::: Material provided
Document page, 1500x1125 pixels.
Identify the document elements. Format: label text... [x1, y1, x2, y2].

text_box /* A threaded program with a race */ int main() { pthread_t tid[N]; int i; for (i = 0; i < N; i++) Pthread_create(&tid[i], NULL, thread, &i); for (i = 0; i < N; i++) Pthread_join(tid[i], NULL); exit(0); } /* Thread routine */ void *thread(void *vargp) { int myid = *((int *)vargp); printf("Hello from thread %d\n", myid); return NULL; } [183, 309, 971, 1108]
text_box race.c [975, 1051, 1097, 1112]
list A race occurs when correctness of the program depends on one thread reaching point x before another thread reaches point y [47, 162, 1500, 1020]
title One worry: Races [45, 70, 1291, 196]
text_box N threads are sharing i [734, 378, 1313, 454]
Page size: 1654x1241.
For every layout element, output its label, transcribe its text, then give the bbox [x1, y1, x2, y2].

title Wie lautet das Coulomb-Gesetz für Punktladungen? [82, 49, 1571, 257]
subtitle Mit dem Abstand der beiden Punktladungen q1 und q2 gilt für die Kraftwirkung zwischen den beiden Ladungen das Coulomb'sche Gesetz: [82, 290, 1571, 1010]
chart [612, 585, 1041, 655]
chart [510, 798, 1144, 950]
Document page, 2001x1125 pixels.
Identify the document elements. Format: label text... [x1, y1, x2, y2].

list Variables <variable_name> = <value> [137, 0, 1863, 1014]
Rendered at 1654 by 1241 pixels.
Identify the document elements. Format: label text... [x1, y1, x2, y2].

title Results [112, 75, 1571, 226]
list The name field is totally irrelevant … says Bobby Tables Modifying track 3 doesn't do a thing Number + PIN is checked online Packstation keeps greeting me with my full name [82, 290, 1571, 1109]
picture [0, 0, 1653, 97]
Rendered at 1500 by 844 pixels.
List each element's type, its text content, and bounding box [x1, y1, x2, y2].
::::::
Exercise objective: Please write out the records again, switching each "pixels" to "px" and keeping everything else the same.

Reply:
Document page, 1500x1125 px.
Identify the document elements. Format: label text... [x1, y1, x2, y2].

text_box /* A threaded program with a race */ int main() { pthread_t tid[N]; int i; for (i = 0; i < N; i++) Pthread_create(&tid[i], NULL, thread, &i); for (i = 0; i < N; i++) Pthread_join(tid[i], NULL); exit(0); } /* Thread routine */ void *thread(void *vargp) { int myid = *((int *)vargp); printf("Hello from thread %d\n", myid); return NULL; } [183, 309, 971, 1108]
text_box race.c [975, 1051, 1097, 1112]
list A race occurs when correctness of the program depends on one thread reaching point x before another thread reaches point y [47, 162, 1500, 1020]
title One worry: Races [45, 70, 1291, 196]
text_box N threads are sharing i [734, 378, 1313, 454]
Page size: 1654x1241.
For every layout element, output its label, transcribe its text, then give the bbox [x1, y1, x2, y2].

title Wie lautet das Coulomb-Gesetz für Punktladungen? [82, 49, 1571, 257]
subtitle Mit dem Abstand der beiden Punktladungen q1 und q2 gilt für die Kraftwirkung zwischen den beiden Ladungen das Coulomb'sche Gesetz: [82, 290, 1571, 1010]
chart [612, 585, 1041, 655]
chart [510, 798, 1144, 950]
Document page, 2001x1125 px.
Identify the document elements. Format: label text... [x1, y1, x2, y2].

list Variables <variable_name> = <value> [137, 0, 1863, 1014]
Rendered at 1654 by 1241 px.
Identify the document elements. Format: label text... [x1, y1, x2, y2].

title Results [112, 75, 1571, 226]
list The name field is totally irrelevant … says Bobby Tables Modifying track 3 doesn't do a thing Number + PIN is checked online Packstation keeps greeting me with my full name [82, 290, 1571, 1109]
picture [0, 0, 1653, 97]
Rendered at 1500 by 844 px.
List each element's type, its text content, and bounding box [x1, y1, x2, y2].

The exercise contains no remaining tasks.